Task requirements |
Only lines containing "features" belong in the answer, each copied from the entries below.

[Dataset records]
'''
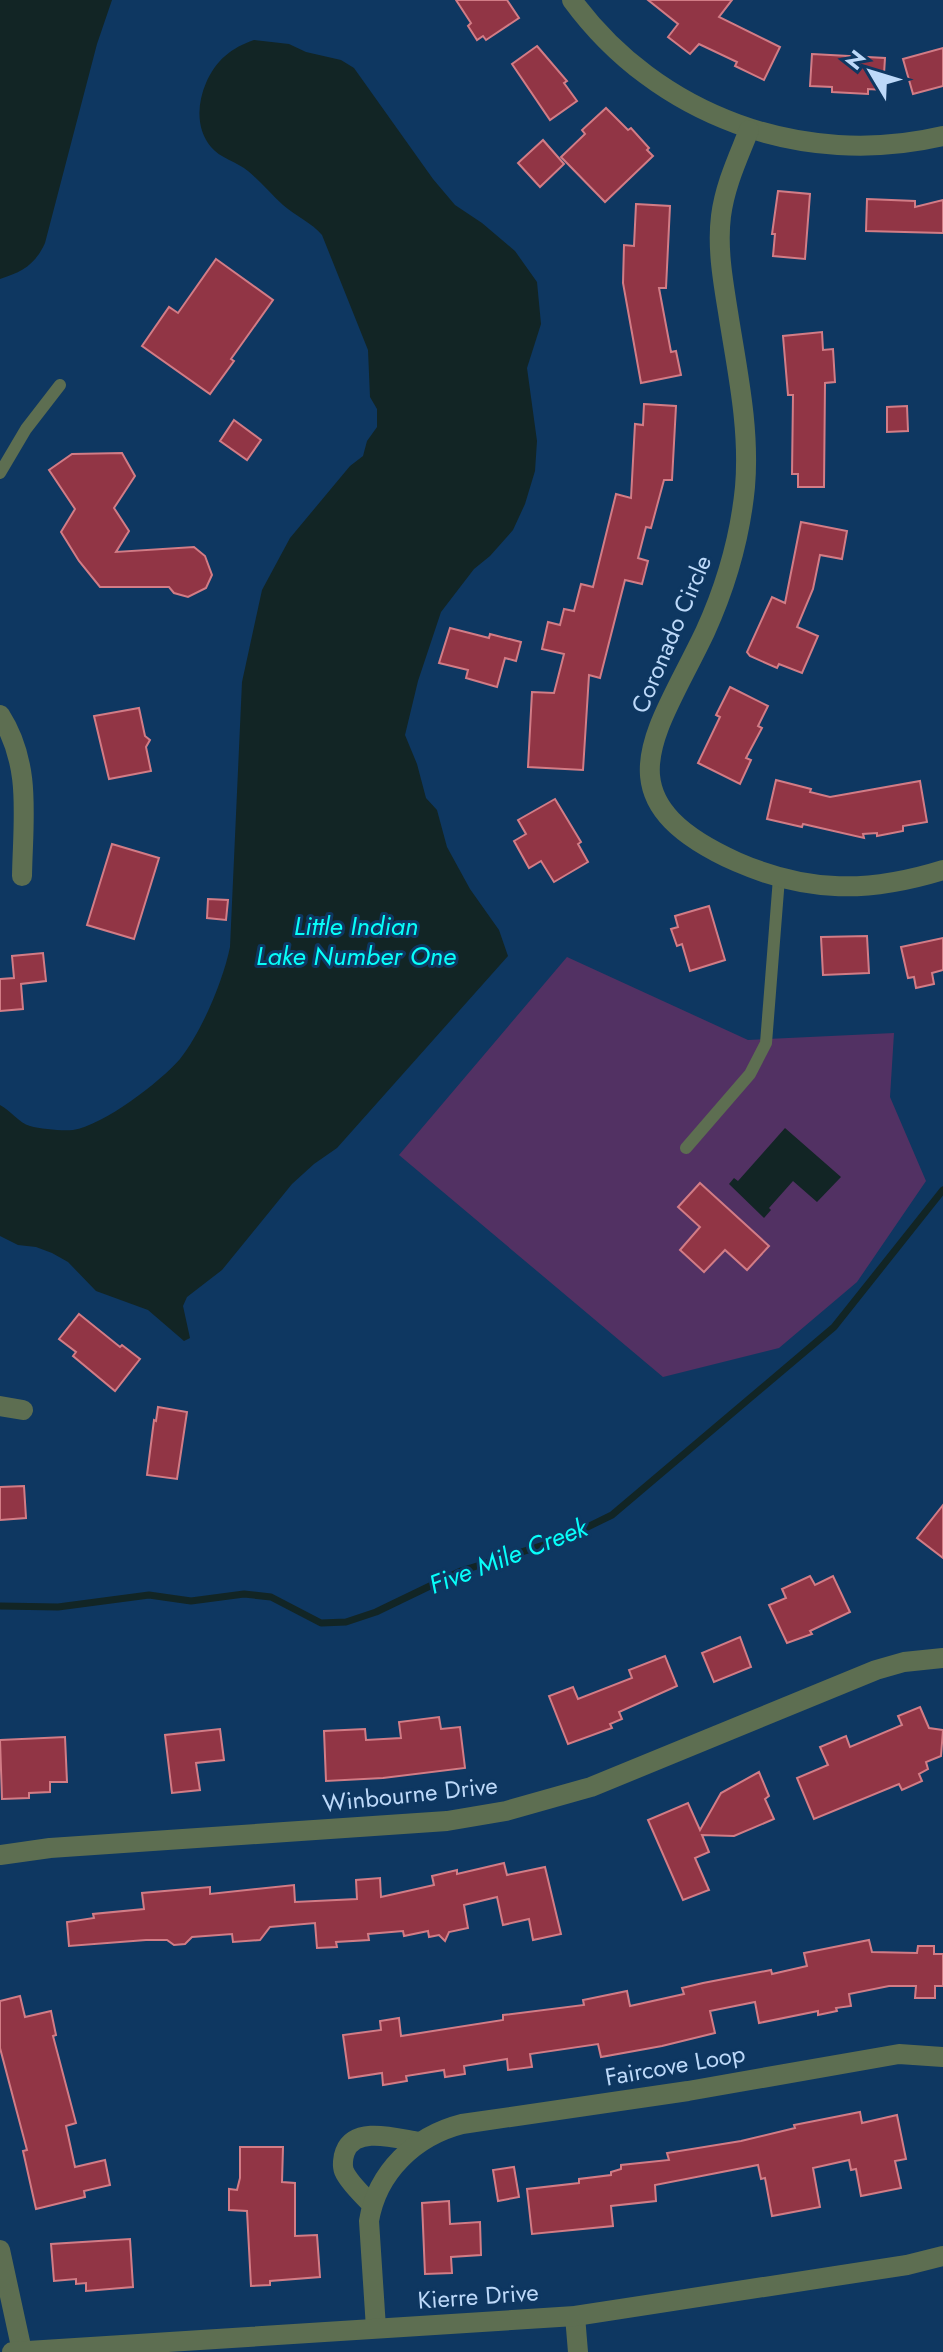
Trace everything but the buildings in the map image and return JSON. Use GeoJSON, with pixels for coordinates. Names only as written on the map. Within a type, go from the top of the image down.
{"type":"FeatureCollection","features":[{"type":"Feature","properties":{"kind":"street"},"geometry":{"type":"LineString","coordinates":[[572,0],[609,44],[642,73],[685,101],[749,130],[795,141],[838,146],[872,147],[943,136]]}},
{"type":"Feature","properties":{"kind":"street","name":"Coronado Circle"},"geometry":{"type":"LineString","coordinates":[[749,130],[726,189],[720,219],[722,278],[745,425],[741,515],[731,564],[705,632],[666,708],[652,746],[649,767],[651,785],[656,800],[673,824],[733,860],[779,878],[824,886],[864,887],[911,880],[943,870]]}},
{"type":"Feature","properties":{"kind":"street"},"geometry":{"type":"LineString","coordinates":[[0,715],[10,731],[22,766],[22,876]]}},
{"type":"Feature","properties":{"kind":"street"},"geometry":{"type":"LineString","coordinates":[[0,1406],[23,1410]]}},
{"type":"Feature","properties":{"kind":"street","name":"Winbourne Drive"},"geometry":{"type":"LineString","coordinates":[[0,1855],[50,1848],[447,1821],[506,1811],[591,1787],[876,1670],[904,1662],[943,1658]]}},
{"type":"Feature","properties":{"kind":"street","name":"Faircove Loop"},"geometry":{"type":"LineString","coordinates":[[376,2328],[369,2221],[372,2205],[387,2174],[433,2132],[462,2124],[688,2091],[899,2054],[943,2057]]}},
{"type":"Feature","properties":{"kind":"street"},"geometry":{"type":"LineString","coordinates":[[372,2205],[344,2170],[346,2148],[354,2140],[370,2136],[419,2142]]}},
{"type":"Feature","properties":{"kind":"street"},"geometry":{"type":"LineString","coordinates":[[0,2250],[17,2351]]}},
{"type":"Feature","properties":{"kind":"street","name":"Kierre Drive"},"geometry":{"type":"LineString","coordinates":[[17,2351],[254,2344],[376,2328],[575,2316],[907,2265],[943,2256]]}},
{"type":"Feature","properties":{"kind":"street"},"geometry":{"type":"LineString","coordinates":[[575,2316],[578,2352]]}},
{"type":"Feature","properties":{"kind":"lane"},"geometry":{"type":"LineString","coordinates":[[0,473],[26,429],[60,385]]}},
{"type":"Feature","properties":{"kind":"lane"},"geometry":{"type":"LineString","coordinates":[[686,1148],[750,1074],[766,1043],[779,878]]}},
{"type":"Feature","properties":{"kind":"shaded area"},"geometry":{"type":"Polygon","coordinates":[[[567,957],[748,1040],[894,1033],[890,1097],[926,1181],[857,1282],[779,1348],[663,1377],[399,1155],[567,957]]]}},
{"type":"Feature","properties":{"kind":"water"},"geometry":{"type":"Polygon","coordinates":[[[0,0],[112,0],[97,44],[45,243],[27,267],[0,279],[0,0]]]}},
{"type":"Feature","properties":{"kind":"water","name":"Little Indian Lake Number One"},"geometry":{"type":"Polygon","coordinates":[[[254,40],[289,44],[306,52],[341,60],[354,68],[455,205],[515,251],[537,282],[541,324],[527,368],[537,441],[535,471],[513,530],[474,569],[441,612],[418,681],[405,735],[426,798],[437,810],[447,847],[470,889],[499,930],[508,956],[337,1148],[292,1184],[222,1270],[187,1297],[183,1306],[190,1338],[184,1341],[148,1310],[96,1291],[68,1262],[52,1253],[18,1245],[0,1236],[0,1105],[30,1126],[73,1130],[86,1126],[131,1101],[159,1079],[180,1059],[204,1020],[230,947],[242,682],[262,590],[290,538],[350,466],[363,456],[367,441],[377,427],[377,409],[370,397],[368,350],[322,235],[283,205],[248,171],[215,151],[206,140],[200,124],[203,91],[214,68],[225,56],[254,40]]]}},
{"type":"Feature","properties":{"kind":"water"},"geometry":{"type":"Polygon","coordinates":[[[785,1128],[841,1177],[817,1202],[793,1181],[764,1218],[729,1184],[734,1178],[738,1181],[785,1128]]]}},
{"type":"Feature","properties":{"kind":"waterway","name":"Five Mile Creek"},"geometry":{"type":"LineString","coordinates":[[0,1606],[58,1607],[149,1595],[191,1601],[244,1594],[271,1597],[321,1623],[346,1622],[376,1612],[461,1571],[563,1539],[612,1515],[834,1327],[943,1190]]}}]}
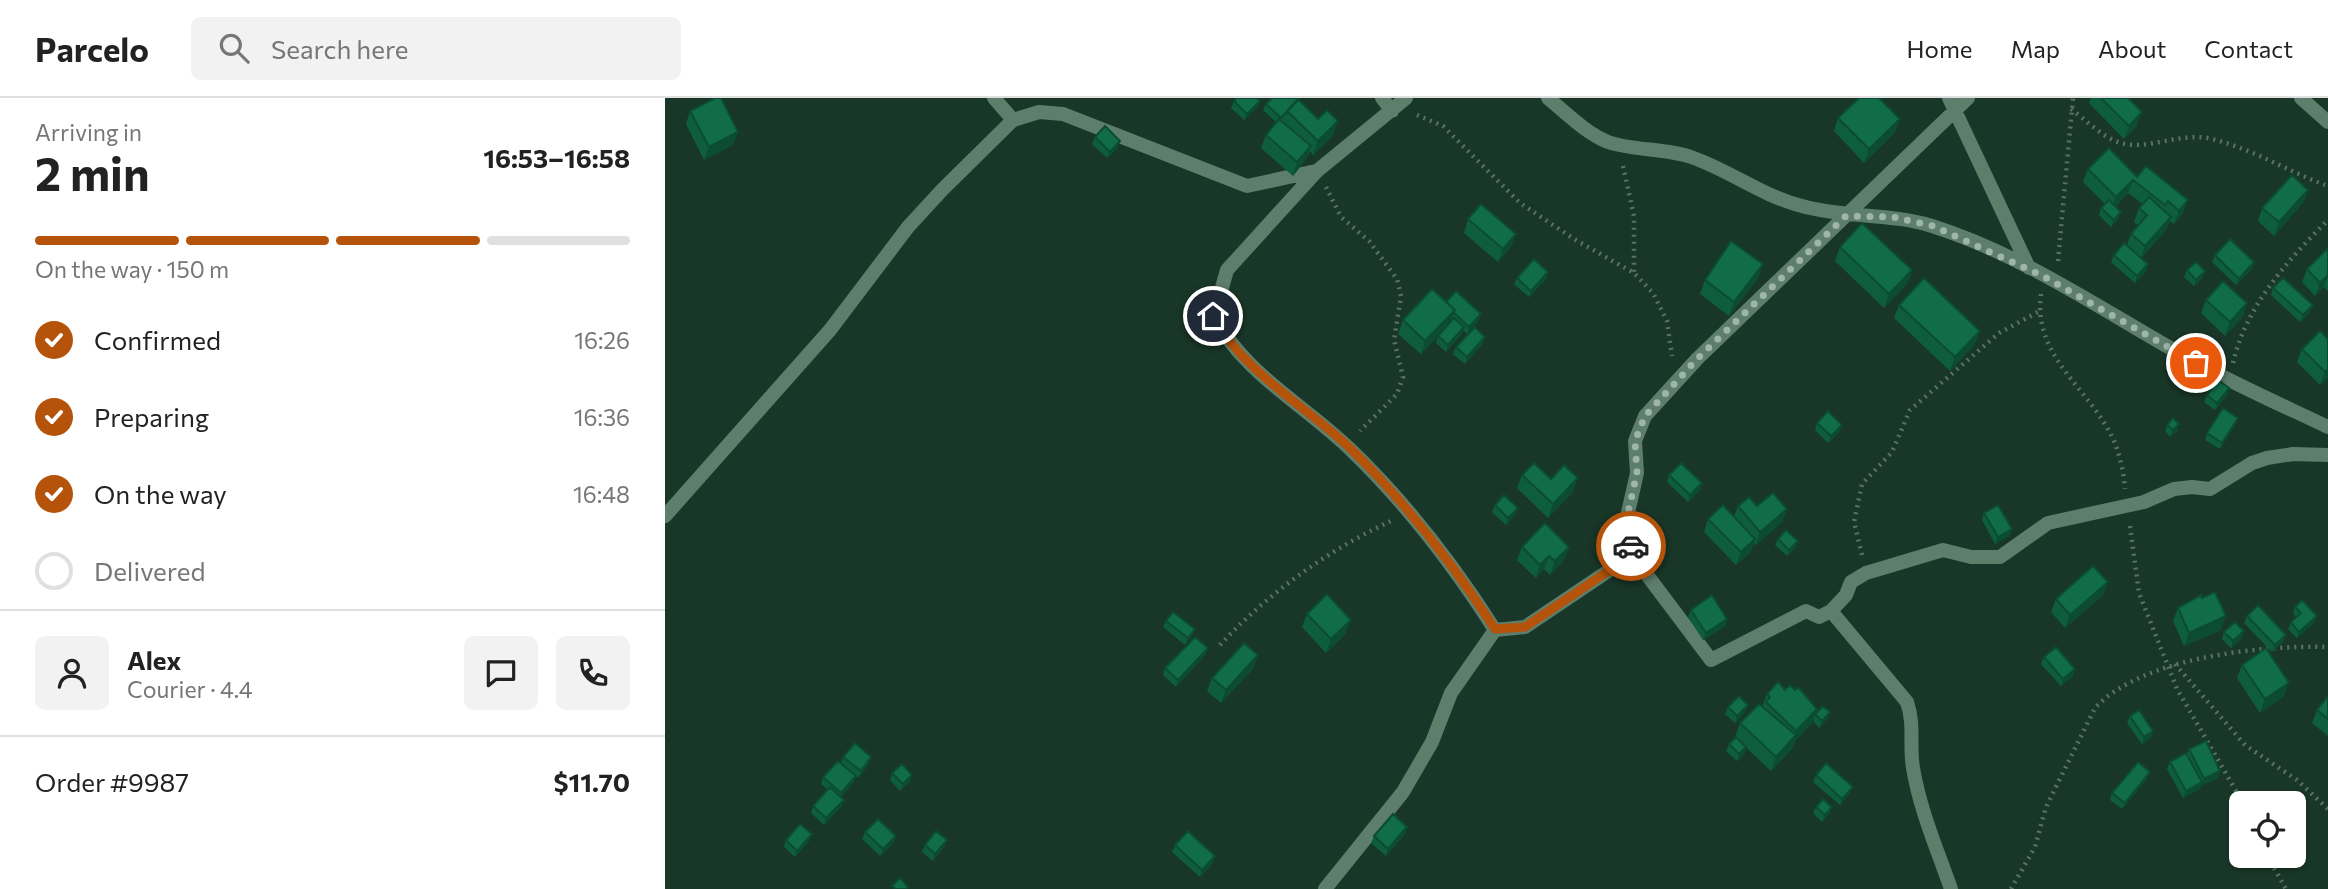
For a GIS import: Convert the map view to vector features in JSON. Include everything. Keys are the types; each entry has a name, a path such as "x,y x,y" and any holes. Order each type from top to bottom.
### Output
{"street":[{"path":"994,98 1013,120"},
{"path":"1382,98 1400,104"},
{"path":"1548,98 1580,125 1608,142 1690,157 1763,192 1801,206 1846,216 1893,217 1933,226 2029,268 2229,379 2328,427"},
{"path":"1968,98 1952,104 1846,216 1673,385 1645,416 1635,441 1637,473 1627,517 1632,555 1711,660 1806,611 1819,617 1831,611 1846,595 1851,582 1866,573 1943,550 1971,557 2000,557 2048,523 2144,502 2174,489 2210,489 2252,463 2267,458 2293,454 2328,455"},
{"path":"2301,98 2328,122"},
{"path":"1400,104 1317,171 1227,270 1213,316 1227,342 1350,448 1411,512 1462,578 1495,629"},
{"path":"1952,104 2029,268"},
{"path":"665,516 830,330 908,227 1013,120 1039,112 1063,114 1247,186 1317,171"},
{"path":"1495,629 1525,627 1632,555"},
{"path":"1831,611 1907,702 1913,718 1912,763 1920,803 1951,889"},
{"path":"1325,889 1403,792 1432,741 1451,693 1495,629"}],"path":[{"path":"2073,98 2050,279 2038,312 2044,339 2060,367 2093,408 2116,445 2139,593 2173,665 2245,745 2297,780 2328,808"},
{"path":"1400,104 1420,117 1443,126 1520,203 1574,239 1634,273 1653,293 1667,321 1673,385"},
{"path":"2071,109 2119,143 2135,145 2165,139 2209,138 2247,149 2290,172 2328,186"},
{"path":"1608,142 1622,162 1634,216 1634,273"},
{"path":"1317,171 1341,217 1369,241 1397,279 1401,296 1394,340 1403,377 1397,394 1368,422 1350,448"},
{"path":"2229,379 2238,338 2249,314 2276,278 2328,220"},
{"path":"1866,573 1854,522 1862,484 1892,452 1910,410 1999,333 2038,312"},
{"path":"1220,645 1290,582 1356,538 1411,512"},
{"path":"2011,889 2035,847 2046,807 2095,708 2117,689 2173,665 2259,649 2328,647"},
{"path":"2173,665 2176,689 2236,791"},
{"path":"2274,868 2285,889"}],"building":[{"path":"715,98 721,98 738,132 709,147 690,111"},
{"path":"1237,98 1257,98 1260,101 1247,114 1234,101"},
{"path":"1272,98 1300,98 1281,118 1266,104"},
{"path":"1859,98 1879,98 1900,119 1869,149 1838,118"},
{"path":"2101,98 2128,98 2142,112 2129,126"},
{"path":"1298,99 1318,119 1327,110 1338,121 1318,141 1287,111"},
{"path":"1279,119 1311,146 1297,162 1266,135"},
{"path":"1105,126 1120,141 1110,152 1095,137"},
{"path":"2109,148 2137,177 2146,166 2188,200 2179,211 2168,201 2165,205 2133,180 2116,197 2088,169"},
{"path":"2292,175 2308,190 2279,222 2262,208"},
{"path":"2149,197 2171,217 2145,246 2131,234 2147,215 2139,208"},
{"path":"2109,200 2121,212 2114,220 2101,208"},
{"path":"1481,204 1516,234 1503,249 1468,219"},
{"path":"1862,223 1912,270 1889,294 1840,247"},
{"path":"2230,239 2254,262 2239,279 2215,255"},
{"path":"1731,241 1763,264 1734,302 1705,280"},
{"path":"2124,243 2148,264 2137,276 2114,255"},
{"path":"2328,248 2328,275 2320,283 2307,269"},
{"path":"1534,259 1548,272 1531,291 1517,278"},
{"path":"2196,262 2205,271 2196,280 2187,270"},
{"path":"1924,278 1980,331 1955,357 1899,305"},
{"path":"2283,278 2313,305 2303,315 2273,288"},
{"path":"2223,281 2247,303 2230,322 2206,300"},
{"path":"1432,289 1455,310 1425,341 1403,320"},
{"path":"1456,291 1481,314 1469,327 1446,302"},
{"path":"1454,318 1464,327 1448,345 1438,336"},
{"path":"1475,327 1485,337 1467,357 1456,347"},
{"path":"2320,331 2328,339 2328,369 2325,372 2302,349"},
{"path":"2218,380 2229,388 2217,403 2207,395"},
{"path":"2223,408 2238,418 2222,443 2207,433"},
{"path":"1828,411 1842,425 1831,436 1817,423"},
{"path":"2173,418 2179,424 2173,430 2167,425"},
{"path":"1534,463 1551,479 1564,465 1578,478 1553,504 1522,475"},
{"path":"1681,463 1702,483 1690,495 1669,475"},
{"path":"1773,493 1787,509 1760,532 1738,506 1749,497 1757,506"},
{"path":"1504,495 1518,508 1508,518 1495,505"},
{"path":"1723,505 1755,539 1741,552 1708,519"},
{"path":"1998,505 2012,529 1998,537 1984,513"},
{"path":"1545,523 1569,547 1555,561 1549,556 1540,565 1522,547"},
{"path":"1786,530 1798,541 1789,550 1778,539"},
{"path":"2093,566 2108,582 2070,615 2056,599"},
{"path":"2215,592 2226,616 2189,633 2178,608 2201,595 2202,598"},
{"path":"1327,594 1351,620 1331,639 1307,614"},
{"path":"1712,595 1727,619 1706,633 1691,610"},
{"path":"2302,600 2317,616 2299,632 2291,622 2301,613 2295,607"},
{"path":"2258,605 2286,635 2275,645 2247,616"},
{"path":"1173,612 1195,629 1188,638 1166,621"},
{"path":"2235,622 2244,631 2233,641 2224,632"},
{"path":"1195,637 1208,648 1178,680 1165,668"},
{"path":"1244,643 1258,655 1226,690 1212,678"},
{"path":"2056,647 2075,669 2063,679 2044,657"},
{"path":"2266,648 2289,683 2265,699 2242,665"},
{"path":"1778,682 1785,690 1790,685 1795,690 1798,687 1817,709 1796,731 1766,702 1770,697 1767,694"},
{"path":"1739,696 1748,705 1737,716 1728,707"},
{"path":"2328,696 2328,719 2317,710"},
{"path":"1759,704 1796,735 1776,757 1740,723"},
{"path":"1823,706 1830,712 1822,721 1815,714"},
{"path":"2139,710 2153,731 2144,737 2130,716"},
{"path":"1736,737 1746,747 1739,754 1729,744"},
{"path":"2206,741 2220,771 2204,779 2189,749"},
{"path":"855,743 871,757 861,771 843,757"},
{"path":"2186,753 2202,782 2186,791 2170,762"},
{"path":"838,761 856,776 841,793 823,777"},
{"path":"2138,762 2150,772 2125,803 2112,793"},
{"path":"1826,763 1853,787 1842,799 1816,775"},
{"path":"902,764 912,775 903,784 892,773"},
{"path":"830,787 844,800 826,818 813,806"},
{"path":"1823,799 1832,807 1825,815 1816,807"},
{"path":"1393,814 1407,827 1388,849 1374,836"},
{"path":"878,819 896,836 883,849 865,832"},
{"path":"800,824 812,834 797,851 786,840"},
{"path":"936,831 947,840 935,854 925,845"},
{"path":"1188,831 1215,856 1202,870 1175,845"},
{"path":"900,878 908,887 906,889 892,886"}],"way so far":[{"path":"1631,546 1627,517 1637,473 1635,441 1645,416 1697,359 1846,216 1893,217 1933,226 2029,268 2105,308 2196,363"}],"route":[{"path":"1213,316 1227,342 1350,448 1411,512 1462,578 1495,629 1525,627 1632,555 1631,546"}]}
'''
Task result |
{"type":"FeatureCollection","features":[{"type":"Feature","properties":{"kind":"street"},"geometry":{"type":"LineString","coordinates":[[572,0],[609,44],[642,73],[685,101],[749,130],[795,141],[838,146],[872,147],[943,136]]}},
For a GIS import: Convert the map view to vector features in JSON. Include everything. Keys are the types; each entry has a name, a path such as "x,y x,y" and any holes. Order each type from top to bottom.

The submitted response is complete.